_Dokumenttext:_
※ ※ ※
Das war keine „Protest“- oder „Denkzettel“-Wahl. Das ist weithin die Überzeugung der Wählenden, wie zB. in der Wahlnacht der Erklärbär der ARD an Indizien festmachen konnte: in Thüringen und Sachsen halten grosse Gruppen der Bevölkerung die AfD in folgenden Punkten für die kompetenteste Partei: soziale Sicherheit, Migration, innere Sicherheit, Kriminalitätsbekämpfung, Frieden. Dass Höcke ein gerichtsnotorisch festgestellter Nazi ist, kann jede:r wissen. Wer dennoch AfD wählt, will einen Nazi wählen.

Das ist das Ergebnis eines seit Jahren beobachtbaren rasanten Rechtsrucks, zu dem es natürlich nicht, wie oben formuliert, trotz der sich beschleunigenden Anpassungsversuche nach rechts in allen Parteien gekommen ist, sondern erstens, weil die soziale Ungleichheit und Unsicherheit, das Ergebnis der jahrzehntelangen Politik genau dieser Parteien, weiter zunimmt, und zweitens, weil diese Parteien durch ihre opportunistische Rechtsverschiebung in Theorie und Praxis den demagogischen Politikangeboten der faschistischen AfD auch noch scheinbare Plausibilität und vor allem: Legitimität verliehen haben. Man kann nicht erst ankündigen, man wolle „endlich im grossen Stil abschieben“ (Olaf Scholz) und anschliessend glaubwürdig der migrant:innenfeindlichen und rassistischen Hetze der AfD entgegentreten. Das war Schmierseife auf der steilen Rutschbahn nach rechts.

Dass es auf diese Weise nun dazu kommt, dass einhundert Jahre nach dem nicht zuletzt in Thüringen beginnenden Aufstieg der NSDAP zur Regierung erneut Faschist:innen dort nach der Macht greifen können, ist deshalb kein Wunder. Das fällt nicht vom Himmel.

Die Dramatik an diesem Vorgang besteht auch darin, dass er die entscheidenden Probleme der aktuellen gesellschaftlichen Entwicklungen in Deutschland und weit darüber hinaus verdeckt: Klimakatastrophe, Weltkriegsgefahr, soziale Ungleichheit bis hin zur globalen Entwicklungs-Apartheid.

Faschismus ist Ausdruck der maximal brutalen, terroristischen Form der Machtausübung der herrschenden Klasse in imperialistischen Gesellschaften. Praktisch alle Staaten der Erde sind heute im imperialistischen Stadium der Entwicklung des Kapitalismus angekommen, auch wenn sie im imperialistischen Weltsystem ein sich ständig veränderndes Abhängigkeits- und Über- / Unterordnungsverhältnis darstellen. Der Übergang zum Faschismus ist in jedem dieser Staaten möglich und immer fliessend. Das ist auch in Deutschland so, einem der mächtigsten imperialistischen Staaten.
※ ※ ※
_Ihre Aufgabe:_ Fassen Sie den Absatz im Dokumenttext, der mit „Die Dramatik an diesem Vorgang“ beginnt, als kurze Stichpunktliste zusammen und behalten Sie dabei seine Hauptaussagen bei. Die Datensätze stehen in keinem Zusammenhang mit dem Dokumenttext.

Gespeicherte Dateneinträge
※ ※ ※
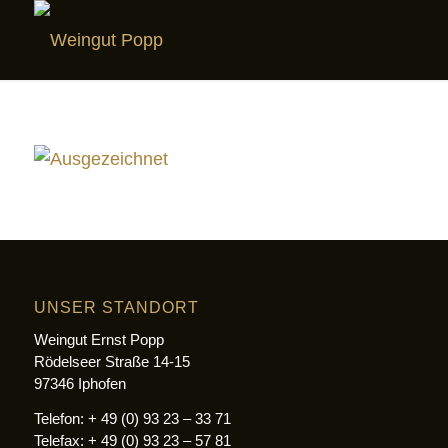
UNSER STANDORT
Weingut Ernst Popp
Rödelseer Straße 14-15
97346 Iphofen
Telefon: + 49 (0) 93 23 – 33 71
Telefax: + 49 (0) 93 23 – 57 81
※ ※ ※
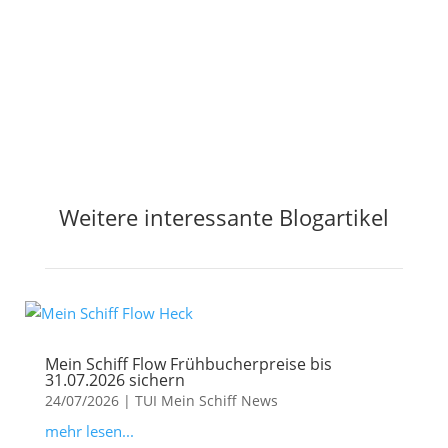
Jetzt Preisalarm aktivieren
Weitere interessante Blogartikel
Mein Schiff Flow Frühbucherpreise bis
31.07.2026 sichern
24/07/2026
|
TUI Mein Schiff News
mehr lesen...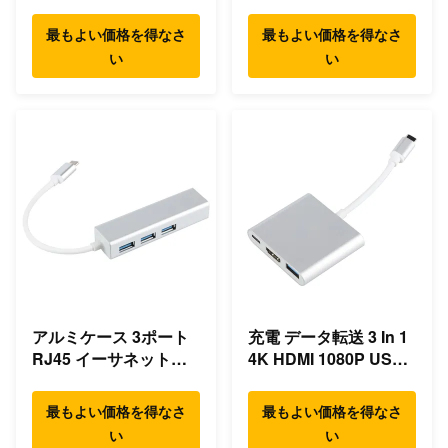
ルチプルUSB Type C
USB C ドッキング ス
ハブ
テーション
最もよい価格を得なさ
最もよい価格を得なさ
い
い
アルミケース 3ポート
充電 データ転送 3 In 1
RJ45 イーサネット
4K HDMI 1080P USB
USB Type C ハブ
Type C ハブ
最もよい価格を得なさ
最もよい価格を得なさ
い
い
※ ※ ※
_Lösung:_
- Dramatik des Vorgangs: Er verdeckt die entscheidenden Probleme der aktuellen gesellschaftlichen Entwicklungen in Deutschland und weit darüber hinaus.
- Diese Probleme:
  - Klimakatastrophe
  - Weltkriegsgefahr
  - soziale Ungleichheit bis hin zur globalen Entwicklungs-Apartheid